Christopher Doyon (born 1964), also known as Commander X, is an American hacktivist and has been associated with Anonymous.

== First arrest ==
Doyon was arrested in September 2011 for using the High Orbit Ion Cannon to make a DDoS attack on servers belonging to Santa Cruz County, California. The attack, which occurred in December 2010, was triggered by a new law affecting the homeless community of which Doyon was a part, and it affected Santa Cruz servers for just 30 minutes. The government alleged a few thousand dollars in damages for investigation and remediation, clearing threshold of the Computer Fraud and Abuse Act and making the DDoS a federal crime.

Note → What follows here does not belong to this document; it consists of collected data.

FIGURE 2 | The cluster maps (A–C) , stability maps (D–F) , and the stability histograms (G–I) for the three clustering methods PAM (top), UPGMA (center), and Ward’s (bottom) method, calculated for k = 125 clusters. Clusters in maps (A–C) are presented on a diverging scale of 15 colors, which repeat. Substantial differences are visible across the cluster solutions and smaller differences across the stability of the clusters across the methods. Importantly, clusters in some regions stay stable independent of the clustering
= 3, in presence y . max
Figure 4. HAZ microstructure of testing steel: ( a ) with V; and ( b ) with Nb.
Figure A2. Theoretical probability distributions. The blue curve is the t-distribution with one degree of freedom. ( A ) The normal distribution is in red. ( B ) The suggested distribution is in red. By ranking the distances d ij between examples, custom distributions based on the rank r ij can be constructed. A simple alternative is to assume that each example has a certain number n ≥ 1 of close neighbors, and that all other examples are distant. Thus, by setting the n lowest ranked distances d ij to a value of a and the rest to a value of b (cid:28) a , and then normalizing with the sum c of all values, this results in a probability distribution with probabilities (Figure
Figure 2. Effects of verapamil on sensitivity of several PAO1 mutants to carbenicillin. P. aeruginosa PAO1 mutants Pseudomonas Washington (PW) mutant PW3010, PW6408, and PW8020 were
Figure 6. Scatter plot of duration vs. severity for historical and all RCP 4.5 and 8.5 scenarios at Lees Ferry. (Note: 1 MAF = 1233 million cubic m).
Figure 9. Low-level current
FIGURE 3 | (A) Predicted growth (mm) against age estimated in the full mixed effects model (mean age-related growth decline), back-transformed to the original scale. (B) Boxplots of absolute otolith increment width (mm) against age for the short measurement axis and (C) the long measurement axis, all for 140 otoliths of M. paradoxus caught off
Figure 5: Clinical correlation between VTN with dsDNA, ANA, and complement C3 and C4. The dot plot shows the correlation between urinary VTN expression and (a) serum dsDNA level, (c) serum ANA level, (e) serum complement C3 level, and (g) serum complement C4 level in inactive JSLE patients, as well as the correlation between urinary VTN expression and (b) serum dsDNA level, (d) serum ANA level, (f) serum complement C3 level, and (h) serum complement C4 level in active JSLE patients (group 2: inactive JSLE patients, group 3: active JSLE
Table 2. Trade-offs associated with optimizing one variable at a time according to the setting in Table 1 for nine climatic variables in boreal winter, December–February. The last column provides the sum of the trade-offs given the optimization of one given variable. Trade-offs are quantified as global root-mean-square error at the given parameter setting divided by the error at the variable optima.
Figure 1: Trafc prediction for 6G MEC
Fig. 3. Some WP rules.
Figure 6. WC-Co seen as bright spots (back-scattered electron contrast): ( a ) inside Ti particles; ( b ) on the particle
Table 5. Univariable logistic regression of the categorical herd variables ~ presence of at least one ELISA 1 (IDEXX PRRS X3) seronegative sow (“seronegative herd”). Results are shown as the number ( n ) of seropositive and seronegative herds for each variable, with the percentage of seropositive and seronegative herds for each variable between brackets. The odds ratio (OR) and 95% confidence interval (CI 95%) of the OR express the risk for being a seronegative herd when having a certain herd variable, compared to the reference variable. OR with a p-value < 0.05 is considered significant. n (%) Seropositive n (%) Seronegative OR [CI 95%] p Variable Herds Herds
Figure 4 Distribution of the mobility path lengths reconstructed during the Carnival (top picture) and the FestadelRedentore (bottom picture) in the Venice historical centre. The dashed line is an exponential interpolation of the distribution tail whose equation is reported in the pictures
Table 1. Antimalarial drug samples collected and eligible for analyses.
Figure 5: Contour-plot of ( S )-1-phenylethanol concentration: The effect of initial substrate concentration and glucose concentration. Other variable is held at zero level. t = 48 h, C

Helped by his pro bono attorney Jay Leiderman, Doyon jumped bail in February 2012 and fled across the border into Canada. He spent around seven years issuing press releases, maintaining a presence on Twitter, and writing a self-published memoir, talking to journalists and appearing in documentaries.

== Second arrest ==
On June 11, 2021, several armed, uniformed, Mexican men identifying themselves as DEA agents attempted to gain entry to the community where Doyon lived in Mexico City, Mexico but were turned away. They returned dressed as civilians, with representatives from the US Embassy, scaled the walls of the compound and took Doyon away in the early evening. This was confirmed by a press release from the US Attorney for the Northern District of California, where Doyon was imprisoned, though no details were provided.

In 2022, Doyon pled guilty to his 2011 charges.